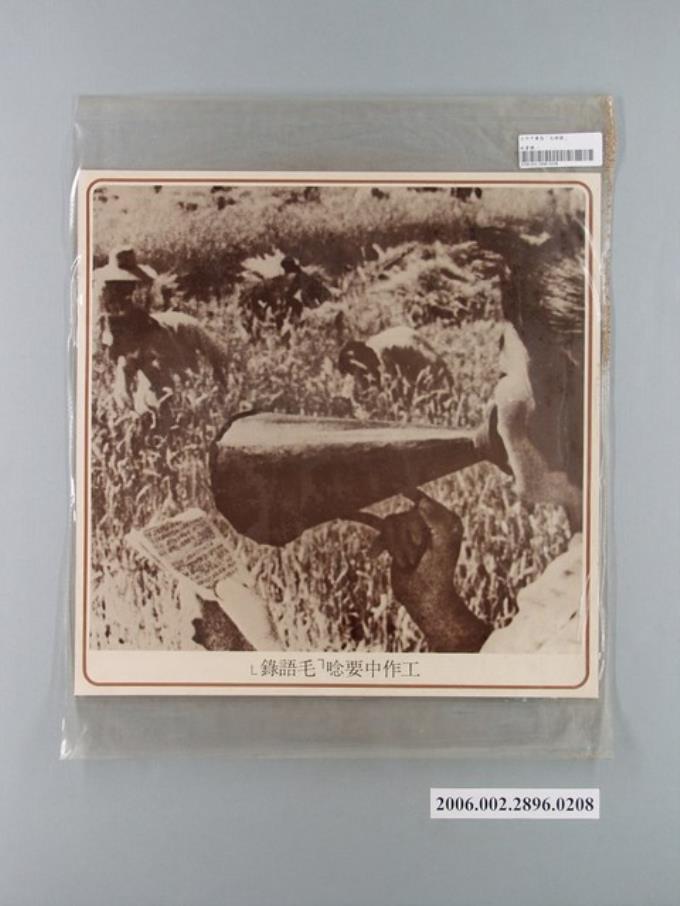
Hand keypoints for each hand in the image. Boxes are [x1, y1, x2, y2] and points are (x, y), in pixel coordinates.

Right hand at [377, 493, 489, 651]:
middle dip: (405, 539)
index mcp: (448, 521)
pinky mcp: (400, 540)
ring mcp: (414, 531)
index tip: (404, 500)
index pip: (426, 505)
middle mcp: (432, 522)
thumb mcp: (441, 547)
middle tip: (414, 559)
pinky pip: (382, 531)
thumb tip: (422, 502)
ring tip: (404, 563)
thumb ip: (436, 522)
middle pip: (405, 516)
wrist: (423, 599)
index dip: (415, 511)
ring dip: (395, 545)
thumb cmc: (437, 574)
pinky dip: (379, 544)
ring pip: (392, 522)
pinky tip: (372, 555)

-----

Exercise prompt - Output the listing exactly, without images.

Reply to the task -
Hand keypoints for each hand in the image. Boxes are [x1, y1, x2, y2] and points are (x, y), in pixel coordinates.

Right hand at [377, 493, 489, 651]:
middle dip: (405, 539)
index mcp: (448, 521)
pinky mcp: (400, 540)
ring mcp: (414, 531)
index tip: (404, 500)
index pip: (426, 505)
middle mcp: (432, 522)
thumb mcp: (441, 547)
middle tip: (414, 559)
pinky pip: (382, 531)
thumb tip: (422, 502)
ring tip: (404, 563)
thumb ip: (436, 522)
middle pip: (405, 516)
wrist: (423, 599)
index dip: (415, 511)
ring dip: (395, 545)
thumb cmc: (437, 574)
pinky dip: (379, 544)
ring pip: (392, 522)
pinky tip: (372, 555)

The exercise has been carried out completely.